O espaço, dirigido pela secretaria de cultura do Ceará em parceria com o Instituto Mirone, foi ajustado e agora conta com quatro galerias, um teatro com 500 lugares, anfiteatro, áreas técnicas, laboratórios de artes e ofícios, livraria, apartamentos para residências artísticas e um planetário.
A mostra, no átrio do prédio, pretende levar o público a uma mergulho gradual nas reflexões da arte, uma vez que afirma Rosely Nakagawa, diretora da instituição e fundadora da primeira galeria de retrato de São Paulo, a Fotoptica, com Thomaz Farkas, em 1979.
“Meu trabalho sempre foi muito voltado para a formação. Não acredito que exista um espaço que tenha o público só para fruição, acredito muito em uma interlocução mais próxima do artista com o público, do artista com o artista”, avalia Nakagawa.

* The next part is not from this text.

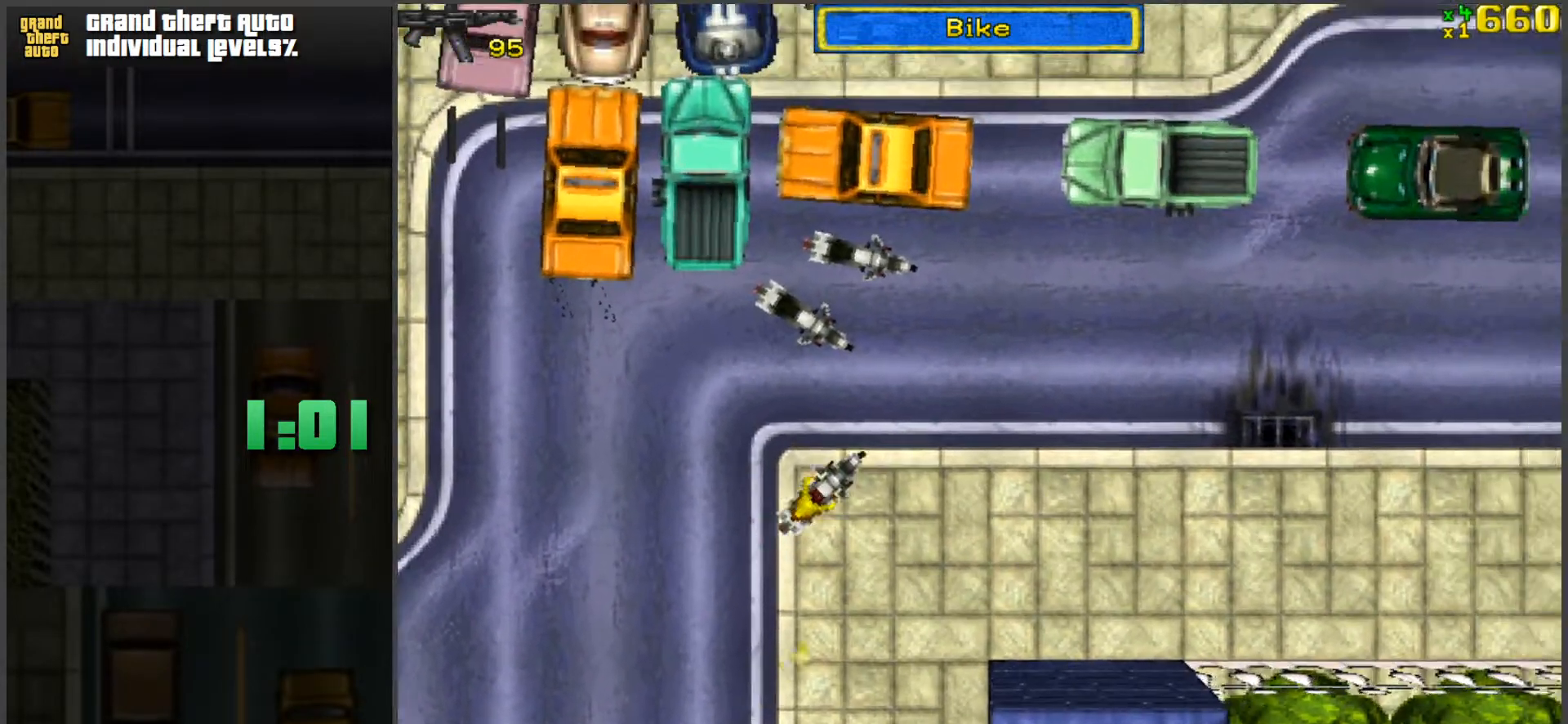
{"keys": [], "mouse": [], "events": [[133, "a", "down"], [283, "a", "up"]]}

“Nós queremos fazer uma conexão nivelado e vertical, não separar a cultura popular da cultura contemporânea, e as equipes foram montadas pensando da mesma maneira.”
Um dos nomes é Bitu Cassundé, gerente de patrimônio cultural e memória do meio cultural, nascido no Ceará e com experiência em curadorias por todo o país. Outro é Américo Córdula, gerente de teatro, que ocupou cargos no Ministério da Cultura durante as gestões de Gilberto Gil e Juca Ferreira.
As xilogravuras de Soares demonstram essa atenção às manifestações locais. O artista produziu 45 ex-libris, xilogravados em madeiras da obra, representando elementos associados aos operários. Alguns deles, uma vez que o de Cícero, relaxando em um ofurô sem perceber uma serpente que ronda a banheira, leva a imaginação para um poema de cordel.
O xilógrafo apresenta ainda o carrinho “Xiloambulando”, inspirado no de vendedores de tapioca da região e equipado com uma prensa para imprimir imagens das matrizes.
O meio cultural, referência para os 29 municípios do Cariri cearense, é um parque com áreas verdes para fruição junto à natureza, quadras para esportes e pistas de skate. Nos finais de semana, recebe tapume de três milénio pessoas, por vezes, atraídos para outras atividades, mas que acabam explorando as exposições nas galerias do prédio.
“A gente vê lá no guarda-volumes que tem muchacho que entra com a chuteira, guarda lá para poder visitar e às vezes esquece, esquece a globo, e esse público normalmente não visitaria se fosse um museu”, diz Nakagawa.
A pasteleira Maria Elena Alves, 55, é uma das frequentadoras que vai às galerias quando está de passagem: “Cá sempre tem novidades”, afirma. Segundo um balanço da instituição, em 2023, o meio cultural recebeu 635 ações em diversas linguagens e alcançou um público de quase 400 milénio pessoas.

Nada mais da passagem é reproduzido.